Objects include metadata that helps with synchronization, conflict resolution and managing the object lifecycle.

Object IDs

Every object has a unique identifier that distinguishes it from all other objects.

Object IDs follow a specific format:

type:hash@timestamp

For example:

counter:J7x6mAF8X5Ha60VBZb6GtXSgnKJQagNLgadUlgICjkk@1734628392000

This format has been specifically designed to ensure uniqueness in a globally distributed system and includes:

Tombstones

Tombstones are markers indicating an object or map entry has been deleted.

• A tombstone is created for an object when it becomes unreachable from the root object.
• A tombstone is created for a map entry when it is removed

Tombstones protect against lagging clients from re-introducing a deleted value, ensuring all clients eventually converge on the same state. They are eventually garbage collected after a safe period of time.

Timeserials

When an operation message is published it is assigned a unique logical timestamp called a "timeserial".

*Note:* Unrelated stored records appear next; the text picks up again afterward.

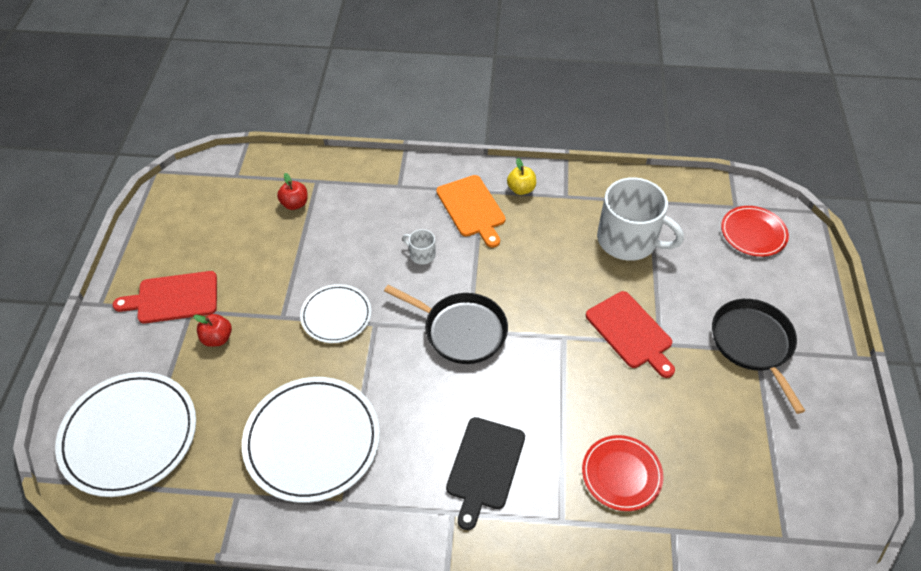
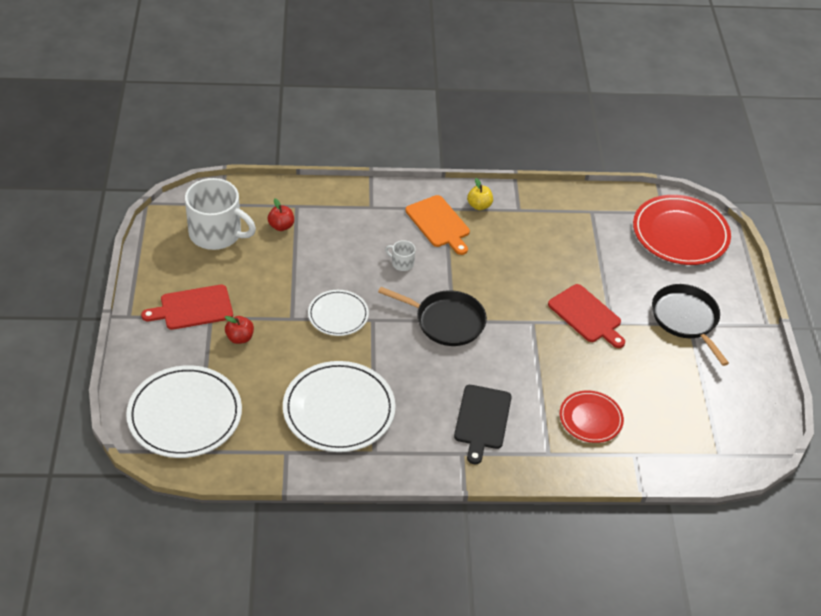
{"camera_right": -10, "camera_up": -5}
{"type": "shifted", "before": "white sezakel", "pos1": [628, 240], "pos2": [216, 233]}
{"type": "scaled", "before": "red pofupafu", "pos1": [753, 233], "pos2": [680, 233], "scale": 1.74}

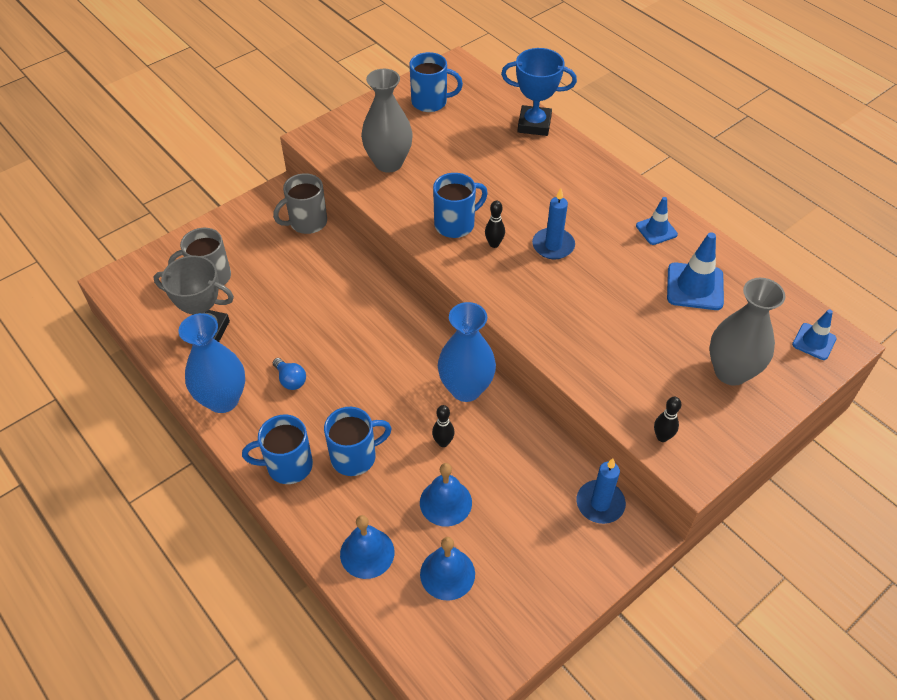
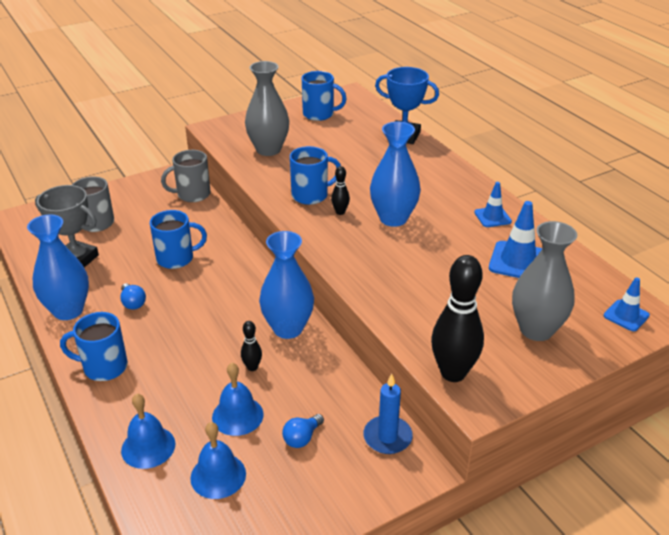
{"camera_right": 10, "camera_up": -15}
{"type": "new", "after": "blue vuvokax", "pos2": [302, 438]}
{"type": "shifted", "before": "blue sezakel", "pos1": [355, 456], "pos2": [176, 258]}
{"type": "swapped", "before": "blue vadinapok", "after": "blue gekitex", "pos1": [553, 246], "pos2": [393, 218]}
{"type": "scaled", "before": "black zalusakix", "pos1": [662, 437], "pos2": [453, 373], "scale": 2.14}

This timeserial is stored on map entries in order to implement last-write-wins conflict resolution semantics.

Additionally, all objects store the timeserial of the last operation that was applied to the object. Since Ably operates fully independent data centers, these timeserials are stored on a per-site basis.

Timeserial metadata is used for internal purposes and is not directly exposed in client libraries. However, it can be viewed using the REST API.